» **Problem details**
Copy every one of the following lines word for word, changing no character.

Data taken from a collection:
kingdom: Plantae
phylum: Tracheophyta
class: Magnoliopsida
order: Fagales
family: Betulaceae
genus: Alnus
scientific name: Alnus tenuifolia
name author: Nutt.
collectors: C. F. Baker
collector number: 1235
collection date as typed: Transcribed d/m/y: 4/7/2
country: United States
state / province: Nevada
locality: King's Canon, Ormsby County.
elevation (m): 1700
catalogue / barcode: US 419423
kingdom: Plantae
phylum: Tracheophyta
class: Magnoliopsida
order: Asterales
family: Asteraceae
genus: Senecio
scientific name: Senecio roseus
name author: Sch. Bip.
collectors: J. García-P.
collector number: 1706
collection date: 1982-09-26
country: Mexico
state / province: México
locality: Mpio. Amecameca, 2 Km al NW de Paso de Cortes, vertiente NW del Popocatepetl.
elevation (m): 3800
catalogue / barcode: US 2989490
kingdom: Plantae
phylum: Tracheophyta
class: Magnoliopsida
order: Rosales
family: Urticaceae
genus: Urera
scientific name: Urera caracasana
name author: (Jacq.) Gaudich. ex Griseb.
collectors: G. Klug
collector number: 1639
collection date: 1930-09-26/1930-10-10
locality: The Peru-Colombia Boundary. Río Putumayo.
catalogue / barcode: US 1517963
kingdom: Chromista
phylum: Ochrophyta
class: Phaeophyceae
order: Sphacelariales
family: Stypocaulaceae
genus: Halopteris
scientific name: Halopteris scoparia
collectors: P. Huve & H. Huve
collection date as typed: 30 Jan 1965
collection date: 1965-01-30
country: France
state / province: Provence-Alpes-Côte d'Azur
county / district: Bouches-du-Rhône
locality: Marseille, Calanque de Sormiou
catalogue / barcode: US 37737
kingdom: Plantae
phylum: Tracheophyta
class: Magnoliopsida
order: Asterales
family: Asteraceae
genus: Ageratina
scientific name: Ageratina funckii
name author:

» **Solved exercise**
kingdom: Plantae
phylum: Tracheophyta
class: Magnoliopsida
order: Fagales
family: Betulaceae
genus: Alnus
scientific name: Alnus tenuifolia
name author: Nutt.
collectors: C. F. Baker
collector number: 1235
collection date as typed: Transcribed d/m/y: 4/7/2
country: United States
state / province: Nevada
locality: King's Canon, Ormsby County.
elevation (m): 1700
catalogue / barcode: US 419423
kingdom: Plantae
phylum: Tracheophyta
class: Magnoliopsida
order: Asterales
family: Asteraceae
genus: Senecio
scientific name: Senecio roseus
name author: Sch. Bip.
collectors: J. García-P.
collector number: 1706
collection date: 1982-09-26
country: Mexico
state / province: México
locality: Mpio. Amecameca, 2 Km al NW de Paso de Cortes, vertiente NW del Popocatepetl.
elevation (m): 3800
catalogue / barcode: US 2989490
kingdom: Plantae
phylum: Tracheophyta
class: Magnoliopsida
order: Rosales
family: Urticaceae
genus: Urera
scientific name: Urera caracasana
name author: (Jacq.) Gaudich. ex Griseb.
collectors: G. Klug
collector number: 1639
collection date: 1930-09-26/1930-10-10
locality: The Peru-Colombia Boundary. Río Putumayo.
catalogue / barcode: US 1517963
kingdom: Chromista
phylum: Ochrophyta
class: Phaeophyceae
order: Sphacelariales
family: Stypocaulaceae
genus: Halopteris
scientific name: Halopteris scoparia
collectors: P. Huve & H. Huve
collection date as typed: 30 Jan 1965
collection date: 1965-01-30
country: France
state / province: Provence-Alpes-Côte d'Azur
county / district: Bouches-du-Rhône
locality: Marseille, Calanque de Sormiou
catalogue / barcode: US 37737
kingdom: Plantae
phylum: Tracheophyta
class: Magnoliopsida
order: Asterales
family: Asteraceae
genus: Ageratina
scientific name: Ageratina funckii
name author:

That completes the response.